THERE was no getting away from airfreight for Gary Schultheis. It was there long before he started his career.
“I grew up just outside JFK airfield,” he remembers. “Everybody in the neighbourhood worked at the airport.”
After his stint in the navy, Schultheis went to work for United as an airfreight agent, but at that point there was little indication he would be spending his life in the industry. “I did it for six months, then I wanted out and moved over to the passenger side,” he says. His spell on the opposite side of the fence lasted two years, then a friend from the forwarding industry brought to his attention an opening at Airborne Express, and that was that. Schultheis stayed with Airborne for about seven years, then took an offer from AEI, which subsequently morphed into Danzas and finally into DHL Global Forwarding.
In the following years he worked “in just about everything”, the early aversion to the airfreight side long gone. “It was a lot of fun. It was very fast paced,” he recalls.
Some of those experiences would be impossible to replicate today. Owing to a lack of freighters between the US east coast and the UK, for a while AEI ran a CL-44 between JFK and London Stansted. It would carry about 50,000 pounds on a good day. Initially the ‘plane did not have a navigation system and used to fly by the stars.
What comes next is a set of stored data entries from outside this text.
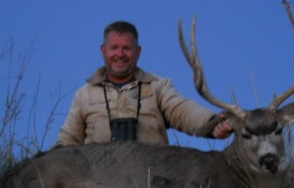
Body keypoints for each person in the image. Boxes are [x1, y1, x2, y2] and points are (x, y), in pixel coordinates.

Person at [56, 21, 232, 146]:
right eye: (114, 47)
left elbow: (182, 111)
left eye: (127, 48)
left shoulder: (158, 86)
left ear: (138, 52)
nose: (120, 54)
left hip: (151, 183)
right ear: (103, 51)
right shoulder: (85, 94)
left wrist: (214, 123)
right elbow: (67, 142)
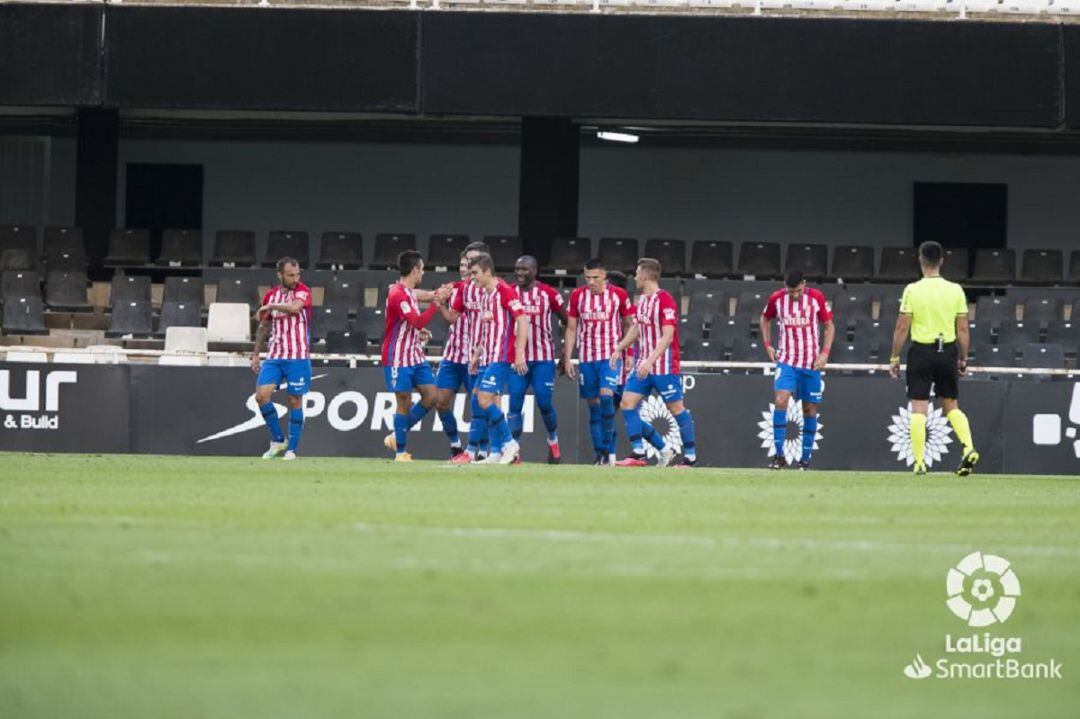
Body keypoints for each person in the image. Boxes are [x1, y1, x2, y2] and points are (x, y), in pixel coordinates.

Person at [889, 241, 978, 476]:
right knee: (951, 405)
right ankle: (968, 447)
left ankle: (919, 463)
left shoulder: (912, 290)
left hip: (921, 351)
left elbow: (901, 327)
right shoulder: (956, 289)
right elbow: (963, 329)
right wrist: (964, 358)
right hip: (947, 351)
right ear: (942, 261)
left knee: (919, 407)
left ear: (920, 260)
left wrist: (894, 357)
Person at [611, 259, 690, 467]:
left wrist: (650, 360)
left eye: (637, 273)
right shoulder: (643, 300)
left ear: (646, 276)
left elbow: (668, 335)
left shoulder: (665, 300)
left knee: (676, 408)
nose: (635, 277)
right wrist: (619, 347)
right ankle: (642, 452)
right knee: (627, 403)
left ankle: (690, 457)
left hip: (663, 366)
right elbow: (637, 328)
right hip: (642, 366)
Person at [759, 269, 835, 470]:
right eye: (790, 291)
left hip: (811, 363)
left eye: (797, 291)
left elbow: (829, 326)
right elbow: (764, 319)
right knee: (780, 400)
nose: (794, 295)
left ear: (804, 284)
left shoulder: (816, 297)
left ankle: (805, 459)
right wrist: (768, 345)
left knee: (809, 409)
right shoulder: (777, 298)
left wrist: (825, 353)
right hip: (786, 361)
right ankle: (779, 456)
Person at [564, 258, 635, 465]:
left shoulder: (619, 295)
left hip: (610, 357)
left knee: (606, 399)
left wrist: (628, 352)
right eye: (587, 277)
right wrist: (568, 358)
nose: (591, 281)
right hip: (587, 358)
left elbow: (629, 324)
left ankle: (610, 453)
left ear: (604, 275)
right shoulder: (577, 296)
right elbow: (571, 328)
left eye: (595, 277)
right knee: (594, 408)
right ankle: (601, 455)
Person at [467, 253, 528, 464]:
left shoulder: (505, 291)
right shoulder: (485, 294)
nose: (471, 277)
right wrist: (477, 354)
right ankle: (495, 453)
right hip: (487, 357)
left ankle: (510, 443)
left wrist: (519, 353)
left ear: (487, 271)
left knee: (484, 398)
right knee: (485, 400)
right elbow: (487, 328)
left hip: (501, 356)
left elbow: (522, 319)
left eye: (474, 273)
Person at [381, 250, 441, 461]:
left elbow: (409, 324)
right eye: (422, 269)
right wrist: (436, 304)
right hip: (397, 356)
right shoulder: (398, 293)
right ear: (415, 270)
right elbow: (416, 321)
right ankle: (400, 452)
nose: (423, 273)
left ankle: (396, 436)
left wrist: (417, 333)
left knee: (432, 396)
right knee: (404, 402)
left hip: (414, 354)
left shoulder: (408, 292)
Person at [251, 257, 313, 460]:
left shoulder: (303, 290)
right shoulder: (272, 295)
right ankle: (278, 440)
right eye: (290, 275)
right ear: (280, 275)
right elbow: (263, 326)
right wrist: (255, 354)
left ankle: (292, 450)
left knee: (295, 400)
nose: (295, 278)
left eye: (297, 274)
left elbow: (295, 308)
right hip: (275, 356)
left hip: (297, 356)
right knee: (261, 396)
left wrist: (269, 307)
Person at [433, 241, 490, 459]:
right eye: (462, 264)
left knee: (479, 405)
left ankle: (482, 451)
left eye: (469, 264)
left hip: (478, 356)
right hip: (454, 354)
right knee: (441, 401)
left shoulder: (490, 290)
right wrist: (440, 303)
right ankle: (456, 445)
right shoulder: (456, 288)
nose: (464, 268)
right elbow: (449, 317)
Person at [508, 255, 567, 463]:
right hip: (517, 360)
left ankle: (553, 441)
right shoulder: (509, 292)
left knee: (544, 403)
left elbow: (568, 321)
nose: (519, 273)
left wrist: (565, 354)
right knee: (514, 405)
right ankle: (513, 452)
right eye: (517, 269)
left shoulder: (548, 293)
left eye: (524, 269)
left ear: (535, 271)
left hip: (543, 359)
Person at [605, 270, 668, 460]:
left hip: (624, 367)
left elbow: (637, 333)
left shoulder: (632, 310)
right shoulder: (605, 305)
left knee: (621, 409)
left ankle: (617, 455)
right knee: (620, 410)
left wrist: (629, 354)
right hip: (609, 362)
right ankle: (662, 449)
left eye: (606, 283)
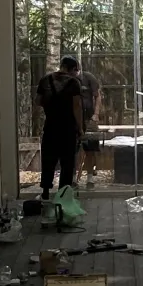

Then, one night, the pilots missed the lights at Shannon, so the company bought a navigation system and plugged it in. “It sounds like the pioneering days of aviation, but this was the 1970s,” Schultheis says.
Informal help was at hand in those days. “If my truck broke down, we would go to [rival] Circle Freight and they would give us a truck,” Schultheis recalls.
Since then the industry has changed and yet it has not changed, he finds. One of the biggest changes was the transformation of airfreight from a premium service into a commoditised offering. Shippers and their supply chains have become more sophisticated, but the speed of airfreight has not increased. Airfreight has lost traffic to ocean carriers, but also to the integrators, and it may lose more to the likes of Amazon, he warns.
Forwarders have to align themselves with their customers and respond to their structural needs beyond transportation, to provide visibility on landed cost of transportation options, or the best areas for clients to procure or domicile themselves.
The pressure on margins will remain, Schultheis is certain. Shippers look to reduce costs in logistics, not in their sales and marketing, he points out.
Above all, forwarders need the ability to communicate reliable information in real time. “As an industry, we have to invest in IT,” he urges. This should also help vis-a-vis the rise of e-commerce, a phenomenon that carries much promise but also challenges, such as security and devising ways to bring goods to the end customer.
Schultheis officially retired from DHL Global Forwarding in late April, but he remains with the company for some time in a consulting capacity.
Besides being an “avid, terrible golfer”, he loves diving [scuba], which opened up a new world to him. “There is more water than land on this planet, but it is the last part that we explore,” he reflects.
If he manages to extricate himself from the air cargo business this time, he may have more opportunity for this personal modal shift.